▽
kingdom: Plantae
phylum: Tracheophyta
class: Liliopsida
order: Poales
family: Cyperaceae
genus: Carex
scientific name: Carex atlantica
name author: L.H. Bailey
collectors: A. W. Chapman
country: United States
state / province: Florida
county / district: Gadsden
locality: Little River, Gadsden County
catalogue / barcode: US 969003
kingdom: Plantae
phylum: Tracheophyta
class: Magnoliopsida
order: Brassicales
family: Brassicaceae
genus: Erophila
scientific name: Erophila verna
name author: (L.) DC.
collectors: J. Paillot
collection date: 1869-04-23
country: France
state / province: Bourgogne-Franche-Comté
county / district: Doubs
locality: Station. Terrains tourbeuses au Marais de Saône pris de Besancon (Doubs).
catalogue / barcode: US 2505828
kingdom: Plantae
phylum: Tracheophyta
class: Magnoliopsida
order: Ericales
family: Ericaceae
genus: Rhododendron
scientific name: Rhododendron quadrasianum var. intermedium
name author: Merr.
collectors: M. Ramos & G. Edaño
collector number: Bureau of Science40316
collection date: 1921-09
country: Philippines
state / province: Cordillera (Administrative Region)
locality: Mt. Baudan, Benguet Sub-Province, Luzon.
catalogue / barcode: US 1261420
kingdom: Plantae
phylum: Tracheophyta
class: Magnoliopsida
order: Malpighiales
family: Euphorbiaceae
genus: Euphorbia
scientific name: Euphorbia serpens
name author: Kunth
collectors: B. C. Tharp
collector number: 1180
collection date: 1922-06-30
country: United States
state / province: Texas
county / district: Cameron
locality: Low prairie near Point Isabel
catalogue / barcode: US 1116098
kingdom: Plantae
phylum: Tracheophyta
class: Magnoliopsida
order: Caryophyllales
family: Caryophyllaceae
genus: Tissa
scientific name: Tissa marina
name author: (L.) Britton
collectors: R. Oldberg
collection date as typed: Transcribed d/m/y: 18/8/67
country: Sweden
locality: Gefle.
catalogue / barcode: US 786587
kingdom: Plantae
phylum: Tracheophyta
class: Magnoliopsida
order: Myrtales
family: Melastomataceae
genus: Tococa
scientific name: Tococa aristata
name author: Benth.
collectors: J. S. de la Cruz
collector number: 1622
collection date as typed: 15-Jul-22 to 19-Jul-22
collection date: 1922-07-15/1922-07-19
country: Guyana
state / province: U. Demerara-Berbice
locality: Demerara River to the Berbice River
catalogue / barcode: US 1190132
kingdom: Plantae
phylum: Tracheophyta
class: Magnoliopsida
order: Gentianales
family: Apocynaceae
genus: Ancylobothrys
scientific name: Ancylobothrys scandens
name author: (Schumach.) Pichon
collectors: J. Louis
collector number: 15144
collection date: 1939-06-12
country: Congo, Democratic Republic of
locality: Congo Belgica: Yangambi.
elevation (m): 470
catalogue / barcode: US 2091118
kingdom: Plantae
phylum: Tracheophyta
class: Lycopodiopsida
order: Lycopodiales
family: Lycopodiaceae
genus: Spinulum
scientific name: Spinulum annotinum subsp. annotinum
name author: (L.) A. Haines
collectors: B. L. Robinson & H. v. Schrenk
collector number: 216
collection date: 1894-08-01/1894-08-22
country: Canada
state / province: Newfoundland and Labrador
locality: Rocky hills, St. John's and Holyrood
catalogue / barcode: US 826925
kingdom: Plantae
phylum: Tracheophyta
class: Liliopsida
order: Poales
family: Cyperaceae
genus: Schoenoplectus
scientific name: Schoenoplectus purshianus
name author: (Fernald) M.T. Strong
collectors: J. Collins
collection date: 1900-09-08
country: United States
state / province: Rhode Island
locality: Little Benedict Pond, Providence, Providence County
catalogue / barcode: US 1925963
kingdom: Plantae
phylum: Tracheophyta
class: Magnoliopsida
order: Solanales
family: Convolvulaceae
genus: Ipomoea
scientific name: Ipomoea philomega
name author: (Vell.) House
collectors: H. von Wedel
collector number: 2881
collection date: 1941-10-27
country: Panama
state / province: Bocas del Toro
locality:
△
Copy all of the entries above word for word, keeping every line in its original order.

kingdom: Plantae
phylum: Tracheophyta
class: Liliopsida
order: Poales
family: Cyperaceae
genus: Carex
scientific name: Carex atlantica
name author: L.H. Bailey
collectors: A. W. Chapman
country: United States
state / province: Florida
county / district: Gadsden
locality: Little River, Gadsden County
catalogue / barcode: US 969003
kingdom: Plantae
phylum: Tracheophyta
class: Magnoliopsida
order: Brassicales
family: Brassicaceae
genus: Erophila
scientific name: Erophila verna
name author: (L.) DC.
collectors: J. Paillot
collection date: 1869-04-23
country: France
state / province: Bourgogne-Franche-Comté
county / district: Doubs
locality: Station. Terrains tourbeuses au Marais de Saône pris de Besancon (Doubs).
catalogue / barcode: US 2505828
kingdom: Plantae
phylum: Tracheophyta
class: Magnoliopsida
order: Ericales
family: Ericaceae
genus: Rhododendron
scientific name: Rhododendron quadrasianum var. intermedium
name author: Merr.
collectors: M. Ramos & G. Edaño
collector number: Bureau of Science40316
collection date: 1921-09
country: Philippines
state / province: Cordillera (Administrative Region)
locality: Mt. Baudan, Benguet Sub-Province, Luzon.
catalogue / barcode: US 1261420
kingdom: Plantae
phylum: Tracheophyta
class: Magnoliopsida
order: Malpighiales
family: Euphorbiaceae
genus: Euphorbia
scientific name: Euphorbia serpens
name author: Kunth
collectors: B. C. Tharp
collector number: 1180
collection date: 1922-06-30
country: United States
state / province: Texas
county / district: Cameron
locality: Low prairie near Point Isabel
catalogue / barcode: US 1116098
kingdom: Plantae
phylum: Tracheophyta
class: Magnoliopsida
order: Caryophyllales
family: Caryophyllaceae
genus: Tissa
scientific name: Tissa marina
name author: (L.) Britton
collectors: R. Oldberg
collection date as typed: Transcribed d/m/y: 18/8/67
country: Sweden
locality: Gefle.
catalogue / barcode: US 786587
kingdom: Plantae
phylum: Tracheophyta
class: Magnoliopsida
order: Myrtales
family: Melastomataceae
genus: Tococa
scientific name: Tococa aristata
name author: Benth.
collectors: J. S. de la Cruz
collector number: 1622
collection date as typed: 15-Jul-22 to 19-Jul-22
collection date: 1922-07-15/1922-07-19
country: Guyana
state / province: U. Demerara-Berbice
locality: Demerara River to the Berbice River
catalogue / barcode: US 1190132
kingdom: Plantae
phylum: Tracheophyta
class: Magnoliopsida
order: Gentianales
family: Apocynaceae
genus: Ancylobothrys
scientific name: Ancylobothrys scandens
name author: (Schumach.) Pichon
collectors: J. Louis
collector number: 15144
collection date: 1939-06-12
country: Congo, Democratic Republic of
locality: Congo Belgica: Yangambi.
elevation (m): 470
catalogue / barcode: US 2091118
kingdom: Plantae
phylum: Tracheophyta
class: Lycopodiopsida
order: Lycopodiales
family: Lycopodiaceae
genus: Spinulum
scientific name: Spinulum annotinum subsp. annotinum
name author: (L.) A. Haines
collectors: B. L. Robinson & H. v. Schrenk
collector number: 216
collection date: 1894-08-01/1894-08-22
country: Canada
state / province: Newfoundland and Labrador
locality: Rocky hills, St. John's and Holyrood
catalogue / barcode: US 826925
kingdom: Plantae
phylum: Tracheophyta
class: Liliopsida
order: Poales
family: Cyperaceae
genus: Schoenoplectus
scientific name: Schoenoplectus purshianus
name author: (Fernald) M.T. Strong
collectors: J. Collins
collection date: 1900-09-08
country: United States
state / province: Rhode Island
locality: Little Benedict Pond, Providence, Providence County
catalogue / barcode: US 1925963
kingdom: Plantae
phylum: Tracheophyta
class: Magnoliopsida
order: Solanales
family: Convolvulaceae
genus: Ipomoea
scientific name: Ipomoea philomega
name author: (Vell.) House
collectors: H. von Wedel
collector number: 2881
collection date: 1941-10-27
country: Panama
state / province: Bocas del Toro
locality:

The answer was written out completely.